En la campaña 2025/26 la Argentina batió un récord productivo y también uno comercial al vender grandes volúmenes de trigo pan a valores de cereal con destino forrajero.
Si bien los precios FOB del cereal argentino se recuperaron en las últimas semanas, la desgracia es que el “bajón” de precios provocó menores ingresos tanto a empresas agrícolas como al país en su conjunto.
La Argentina, al no tener política agropecuaria, pierde una cantidad enorme de divisas y queda expuesta a publicidad negativa, como la que los molinos brasileños difundieron esta semana por medio de declaraciones realizadas a una agencia de noticias global.
Con mayor o menor segregación, todos los países exportadores –menos la Argentina– tienen una política al momento de panificar la comercialización externa de trigo. Australia, Canadá y EE.UU. compiten en una liga superior, mientras que un escalón más abajo está Francia (UE-27) y Rusia. Y luego viene la Argentina.
“Tenemos que dar un debate sobre qué producto queremos vender en el mundo”, apuntó el analista y consultor agrícola Leandro Pierbattisti, quien algo sabe del tema, porque trabajó durante muchos años como responsable del Departamento de Estrategia Competitiva de France Export Céréales (un organismo financiado por entidades gremiales que se encarga de promocionar la calidad del trigo, la cebada y el maíz de origen galo en mercados externos).

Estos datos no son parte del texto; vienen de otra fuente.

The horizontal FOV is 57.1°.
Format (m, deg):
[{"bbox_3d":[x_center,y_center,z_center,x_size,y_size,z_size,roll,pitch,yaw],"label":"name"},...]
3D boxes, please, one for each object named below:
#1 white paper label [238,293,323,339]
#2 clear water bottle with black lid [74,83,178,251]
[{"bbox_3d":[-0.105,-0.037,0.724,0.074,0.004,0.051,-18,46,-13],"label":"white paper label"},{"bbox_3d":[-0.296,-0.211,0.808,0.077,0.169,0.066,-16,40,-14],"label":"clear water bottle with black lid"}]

“La ausencia de organización de la oferta comercial actualmente hace que la clasificación comercial esté divorciada del mercado externo”, explicó el analista, lo que implica que los empresarios agrícolas, sin señales adecuadas, producen grano sin ningún tipo de especificación y luego se vende lo que hay de la manera que sea.

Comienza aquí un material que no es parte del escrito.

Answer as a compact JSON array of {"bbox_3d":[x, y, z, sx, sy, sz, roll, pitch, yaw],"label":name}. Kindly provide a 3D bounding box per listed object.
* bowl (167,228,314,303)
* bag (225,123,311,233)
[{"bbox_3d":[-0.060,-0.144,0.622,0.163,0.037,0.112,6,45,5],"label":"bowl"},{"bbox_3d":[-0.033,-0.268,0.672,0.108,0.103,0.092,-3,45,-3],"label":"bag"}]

“Al tratarse de un producto con un destino específico, lo que debería producirse es lo que el mercado necesita, que es un trigo con un nivel de proteína base del 10,5% (con base húmeda del 13,5%)”, explicó.
Mientras que en la cebada están bien parametrizados los criterios de calidad para destinos forrajeros, malteros premium (cervecera) y de bajo presupuesto (FAQ, maltero sin requerimientos de pureza varietal), en el trigo eso no sucede a pesar de que el criterio es el mismo: un producto que no tiene condiciones para elaborar alimentos para humanos termina alimentando a chanchos.

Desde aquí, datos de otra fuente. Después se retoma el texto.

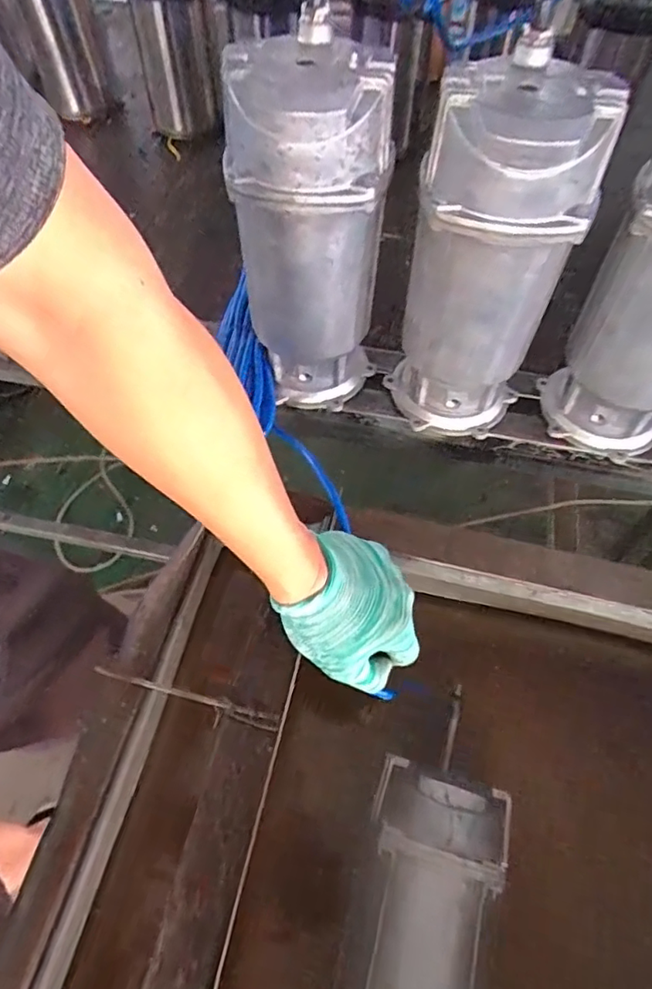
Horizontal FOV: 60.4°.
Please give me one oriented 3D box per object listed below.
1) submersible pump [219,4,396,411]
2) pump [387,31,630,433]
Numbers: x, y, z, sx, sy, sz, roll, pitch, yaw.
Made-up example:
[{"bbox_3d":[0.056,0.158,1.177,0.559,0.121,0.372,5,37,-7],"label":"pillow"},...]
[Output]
[{"bbox_3d":[-0.014,-0.211,0.503,0.123,0.292,0.111,-4,58,-3],"label":"submersible pump"},{"bbox_3d":[0.133,-0.187,0.490,0.126,0.290,0.105,18,59,10],"label":"pump"}]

“Mientras que aquí se apunta a un gran promedio cualitativo, dado que a mayor promedio, mayor posibilidad de abastecer nuevos mercados, en los demás países se trabaja con una segmentación cualitativa desde la siembra”, remarcó Pierbattisti.
El consultor explicó que la comercialización basada en el oportunismo y la lotería climática termina generando una “banalización de calidad”, algo que en campañas como la 2025/26 genera eventos disruptivos que son difíciles de gestionar una vez el problema ya resulta evidente.
Pierbattisti no cree que el mejor camino para la Argentina sea adoptar clasificaciones comerciales complejas, como las presentes en EE.UU., –país que tiene diferentes variedades de trigo de invierno y de primavera–, sino que al menos debería establecerse un parámetro base de calidad a partir del cual asignar descuentos y bonificaciones, de manera tal que el mercado tienda a ordenarse en términos de genética, tecnología y diseño agronómico, tal como sucede con la cebada y también con el girasol.
“Estamos en el momento indicado para tratar este tema porque la campaña 2025/26 representa una evidencia contundente de lo que implica trabajar sin estrategia comercial”, resumió.